Segment Start: DATA

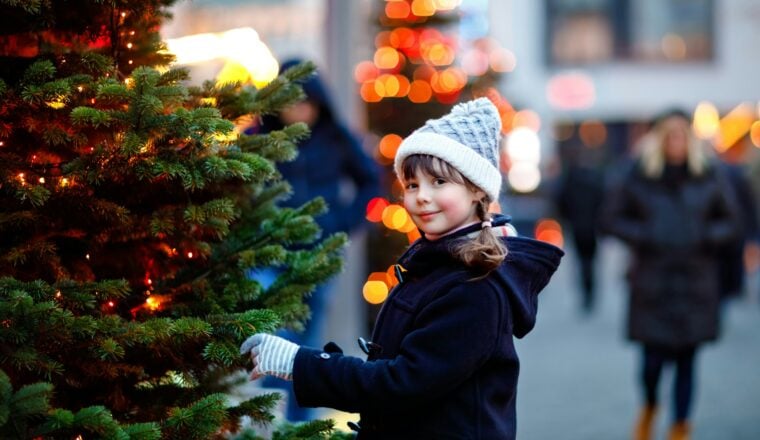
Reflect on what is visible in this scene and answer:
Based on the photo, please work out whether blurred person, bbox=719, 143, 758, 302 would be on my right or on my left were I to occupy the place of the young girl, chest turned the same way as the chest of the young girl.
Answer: on my right

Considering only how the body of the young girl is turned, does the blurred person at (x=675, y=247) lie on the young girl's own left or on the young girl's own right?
on the young girl's own right

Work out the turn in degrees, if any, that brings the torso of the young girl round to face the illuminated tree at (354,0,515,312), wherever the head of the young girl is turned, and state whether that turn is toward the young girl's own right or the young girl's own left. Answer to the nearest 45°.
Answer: approximately 90° to the young girl's own right

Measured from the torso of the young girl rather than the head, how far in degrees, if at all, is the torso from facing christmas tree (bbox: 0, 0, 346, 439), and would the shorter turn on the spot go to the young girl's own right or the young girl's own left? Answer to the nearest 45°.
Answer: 0° — they already face it

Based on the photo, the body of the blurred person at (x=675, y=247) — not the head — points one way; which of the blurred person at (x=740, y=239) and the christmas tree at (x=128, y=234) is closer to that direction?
the christmas tree

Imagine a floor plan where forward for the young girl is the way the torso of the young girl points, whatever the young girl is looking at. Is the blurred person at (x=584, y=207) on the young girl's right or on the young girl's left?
on the young girl's right

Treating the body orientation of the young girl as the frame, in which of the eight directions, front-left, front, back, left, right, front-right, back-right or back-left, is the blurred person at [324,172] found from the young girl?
right

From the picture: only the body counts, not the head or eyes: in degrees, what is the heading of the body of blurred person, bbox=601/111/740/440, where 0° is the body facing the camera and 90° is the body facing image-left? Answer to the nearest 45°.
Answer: approximately 0°

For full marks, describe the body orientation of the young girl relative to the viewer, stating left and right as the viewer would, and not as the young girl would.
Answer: facing to the left of the viewer
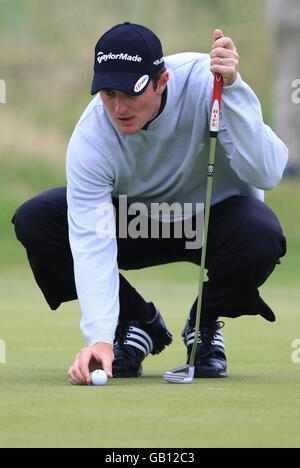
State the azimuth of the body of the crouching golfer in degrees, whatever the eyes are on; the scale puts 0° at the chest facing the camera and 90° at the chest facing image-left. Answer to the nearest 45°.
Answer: approximately 0°

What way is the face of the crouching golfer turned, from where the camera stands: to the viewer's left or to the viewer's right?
to the viewer's left
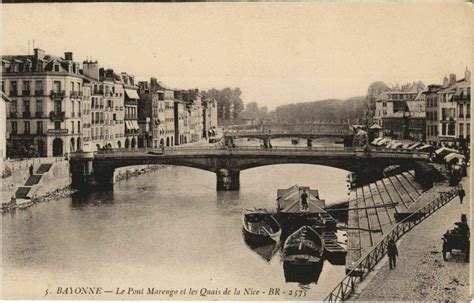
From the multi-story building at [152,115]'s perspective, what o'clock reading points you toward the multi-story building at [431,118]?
the multi-story building at [431,118] is roughly at 12 o'clock from the multi-story building at [152,115].

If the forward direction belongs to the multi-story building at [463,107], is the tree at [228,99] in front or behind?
in front

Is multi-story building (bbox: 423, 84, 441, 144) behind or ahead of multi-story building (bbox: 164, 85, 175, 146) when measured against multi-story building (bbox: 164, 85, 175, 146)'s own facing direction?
ahead

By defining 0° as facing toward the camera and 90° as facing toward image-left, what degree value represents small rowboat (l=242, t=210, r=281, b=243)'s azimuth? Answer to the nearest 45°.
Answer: approximately 315°

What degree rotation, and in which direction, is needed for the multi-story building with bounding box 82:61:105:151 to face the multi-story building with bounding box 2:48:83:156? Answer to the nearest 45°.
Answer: approximately 90° to its right

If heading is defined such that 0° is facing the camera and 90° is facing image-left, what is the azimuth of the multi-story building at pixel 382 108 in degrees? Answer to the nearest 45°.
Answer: approximately 45°

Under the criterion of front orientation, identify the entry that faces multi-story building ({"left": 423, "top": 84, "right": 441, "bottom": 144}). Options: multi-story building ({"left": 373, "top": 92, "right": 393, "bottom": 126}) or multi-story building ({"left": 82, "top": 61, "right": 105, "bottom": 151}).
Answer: multi-story building ({"left": 82, "top": 61, "right": 105, "bottom": 151})

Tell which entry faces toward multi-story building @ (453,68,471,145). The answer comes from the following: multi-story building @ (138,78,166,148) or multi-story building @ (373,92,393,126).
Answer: multi-story building @ (138,78,166,148)

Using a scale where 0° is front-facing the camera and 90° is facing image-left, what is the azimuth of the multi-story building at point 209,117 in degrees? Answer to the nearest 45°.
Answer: approximately 315°
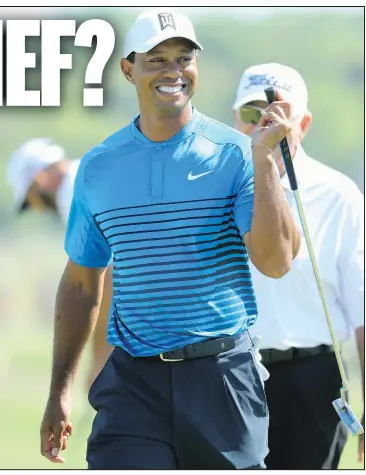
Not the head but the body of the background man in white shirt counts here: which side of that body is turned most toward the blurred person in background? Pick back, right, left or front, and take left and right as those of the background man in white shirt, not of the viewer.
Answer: right

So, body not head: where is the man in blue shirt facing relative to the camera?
toward the camera

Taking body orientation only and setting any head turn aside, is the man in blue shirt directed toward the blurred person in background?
no

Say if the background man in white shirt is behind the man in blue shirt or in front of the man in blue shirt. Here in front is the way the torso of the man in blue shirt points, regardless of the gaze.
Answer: behind

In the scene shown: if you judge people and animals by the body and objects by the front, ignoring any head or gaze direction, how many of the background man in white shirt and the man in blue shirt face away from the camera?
0

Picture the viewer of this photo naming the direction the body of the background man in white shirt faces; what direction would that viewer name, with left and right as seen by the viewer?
facing the viewer and to the left of the viewer

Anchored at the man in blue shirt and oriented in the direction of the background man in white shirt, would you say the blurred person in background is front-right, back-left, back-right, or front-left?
front-left
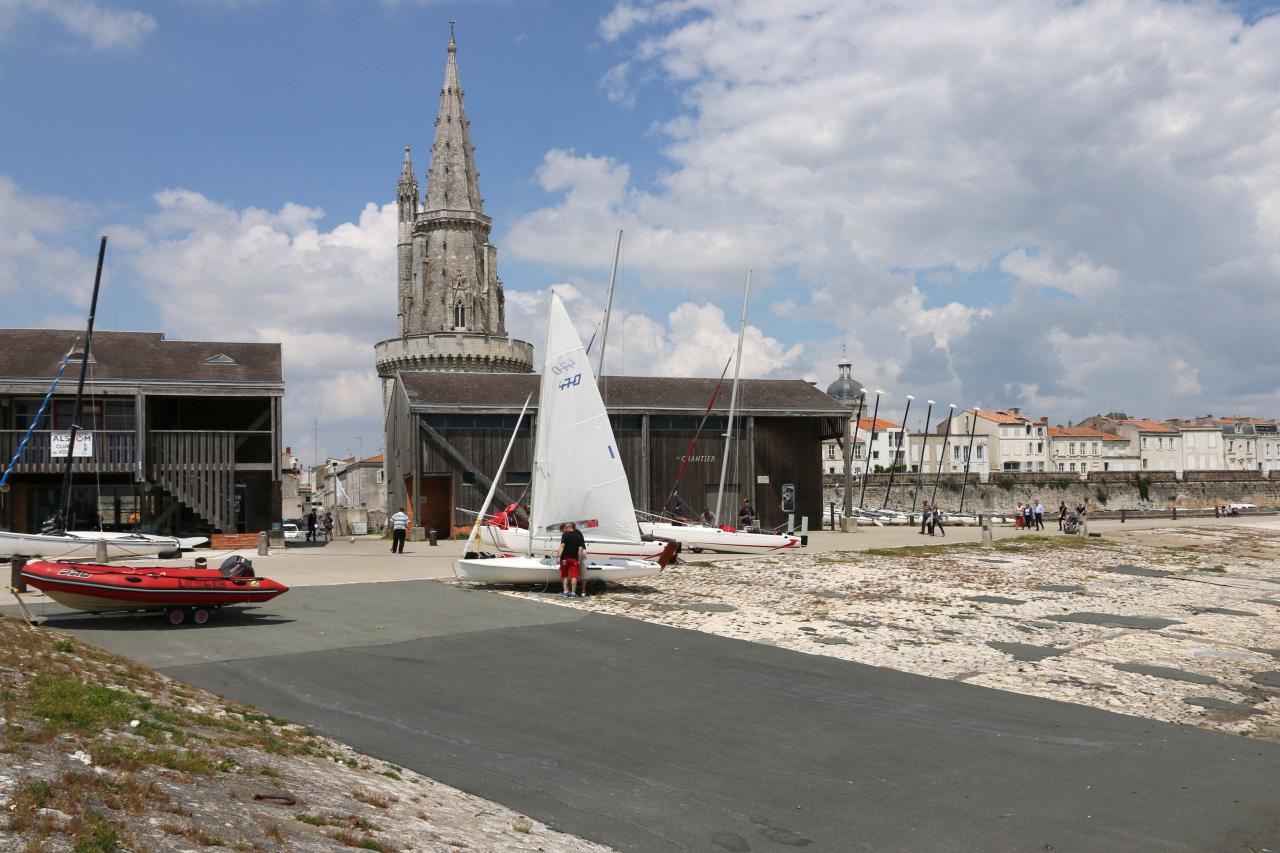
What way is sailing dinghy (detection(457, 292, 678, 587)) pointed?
to the viewer's left

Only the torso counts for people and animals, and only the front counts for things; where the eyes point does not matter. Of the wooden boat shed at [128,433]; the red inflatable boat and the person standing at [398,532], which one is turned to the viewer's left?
the red inflatable boat

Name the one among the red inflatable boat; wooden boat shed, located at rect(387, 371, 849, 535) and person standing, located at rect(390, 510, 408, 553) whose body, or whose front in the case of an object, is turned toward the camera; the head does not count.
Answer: the wooden boat shed

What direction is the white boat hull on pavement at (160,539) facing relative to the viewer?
to the viewer's left

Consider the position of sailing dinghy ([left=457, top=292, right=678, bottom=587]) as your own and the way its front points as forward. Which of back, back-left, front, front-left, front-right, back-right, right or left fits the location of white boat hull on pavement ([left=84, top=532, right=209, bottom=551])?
front-right

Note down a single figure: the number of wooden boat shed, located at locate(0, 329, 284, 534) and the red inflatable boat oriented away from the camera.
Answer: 0

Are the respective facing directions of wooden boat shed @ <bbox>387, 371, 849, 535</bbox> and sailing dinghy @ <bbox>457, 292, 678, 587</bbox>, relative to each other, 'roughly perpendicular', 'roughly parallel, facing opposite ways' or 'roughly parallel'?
roughly perpendicular

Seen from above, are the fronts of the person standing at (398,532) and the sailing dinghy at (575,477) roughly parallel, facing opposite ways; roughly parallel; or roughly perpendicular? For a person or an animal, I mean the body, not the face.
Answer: roughly perpendicular

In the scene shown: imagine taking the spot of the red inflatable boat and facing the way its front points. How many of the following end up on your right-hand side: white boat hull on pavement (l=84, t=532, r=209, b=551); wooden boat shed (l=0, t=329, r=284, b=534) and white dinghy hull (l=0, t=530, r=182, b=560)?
3

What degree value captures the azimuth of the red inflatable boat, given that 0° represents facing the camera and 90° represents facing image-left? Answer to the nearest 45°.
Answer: approximately 90°

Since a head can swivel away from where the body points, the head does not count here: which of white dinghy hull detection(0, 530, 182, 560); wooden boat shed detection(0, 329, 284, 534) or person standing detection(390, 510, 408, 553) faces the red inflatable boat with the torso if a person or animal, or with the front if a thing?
the wooden boat shed
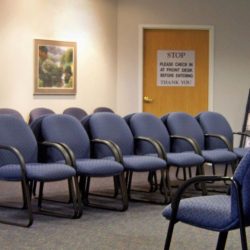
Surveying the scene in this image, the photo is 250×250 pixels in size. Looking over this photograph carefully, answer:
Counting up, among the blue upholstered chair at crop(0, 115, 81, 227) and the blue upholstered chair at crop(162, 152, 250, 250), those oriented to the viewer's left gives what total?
1

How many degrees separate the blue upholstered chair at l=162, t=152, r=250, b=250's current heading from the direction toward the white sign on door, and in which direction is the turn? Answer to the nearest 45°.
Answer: approximately 90° to its right

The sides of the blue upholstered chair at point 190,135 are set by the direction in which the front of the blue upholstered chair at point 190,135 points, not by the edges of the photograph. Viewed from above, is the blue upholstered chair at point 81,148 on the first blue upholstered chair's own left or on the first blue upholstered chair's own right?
on the first blue upholstered chair's own right

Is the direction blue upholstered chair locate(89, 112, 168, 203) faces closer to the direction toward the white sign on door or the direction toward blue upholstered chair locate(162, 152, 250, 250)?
the blue upholstered chair

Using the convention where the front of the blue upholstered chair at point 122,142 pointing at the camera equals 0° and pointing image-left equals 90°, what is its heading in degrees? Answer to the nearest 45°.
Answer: approximately 315°

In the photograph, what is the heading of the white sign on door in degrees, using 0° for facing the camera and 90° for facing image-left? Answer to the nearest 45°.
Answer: approximately 0°

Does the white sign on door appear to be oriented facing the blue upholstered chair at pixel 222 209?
yes

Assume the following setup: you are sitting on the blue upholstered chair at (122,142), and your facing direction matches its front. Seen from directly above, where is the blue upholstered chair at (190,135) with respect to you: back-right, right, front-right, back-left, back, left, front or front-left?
left

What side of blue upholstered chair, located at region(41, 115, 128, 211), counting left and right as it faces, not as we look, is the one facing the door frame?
left

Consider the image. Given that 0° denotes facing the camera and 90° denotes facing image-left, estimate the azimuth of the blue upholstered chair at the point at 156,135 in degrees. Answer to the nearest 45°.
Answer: approximately 315°

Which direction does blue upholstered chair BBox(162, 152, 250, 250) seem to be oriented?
to the viewer's left

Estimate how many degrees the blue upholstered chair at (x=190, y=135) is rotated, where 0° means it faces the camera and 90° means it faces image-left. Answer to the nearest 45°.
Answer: approximately 315°

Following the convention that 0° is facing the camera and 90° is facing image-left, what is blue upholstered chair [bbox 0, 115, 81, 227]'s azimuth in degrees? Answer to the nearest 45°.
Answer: approximately 315°

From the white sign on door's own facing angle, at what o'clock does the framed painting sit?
The framed painting is roughly at 2 o'clock from the white sign on door.

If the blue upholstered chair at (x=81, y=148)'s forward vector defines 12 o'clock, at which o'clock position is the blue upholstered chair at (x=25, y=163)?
the blue upholstered chair at (x=25, y=163) is roughly at 3 o'clock from the blue upholstered chair at (x=81, y=148).
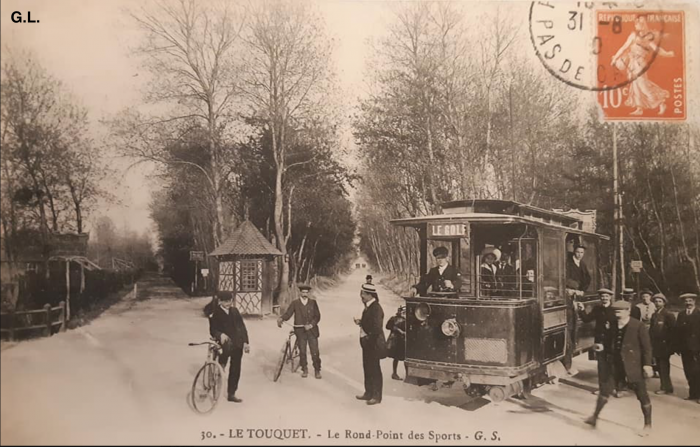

Segment End: DATA

» **TASK REQUIREMENTS**: Identify each line of the records above that contains the string "value", and copy every such line in full. Case counts.

» **WRITTEN REPLY**:
By defining 0° as facing toward the camera and 90° as facing toward image-left, what degree value represents small rowboat (l=242, t=210, r=281, b=243)'s azimuth? Answer to the nearest 45°.
What degree value captures the azimuth of the red inflatable boat, given that 0° represents facing the camera and 90° represents facing image-left? Answer to the nearest 45°.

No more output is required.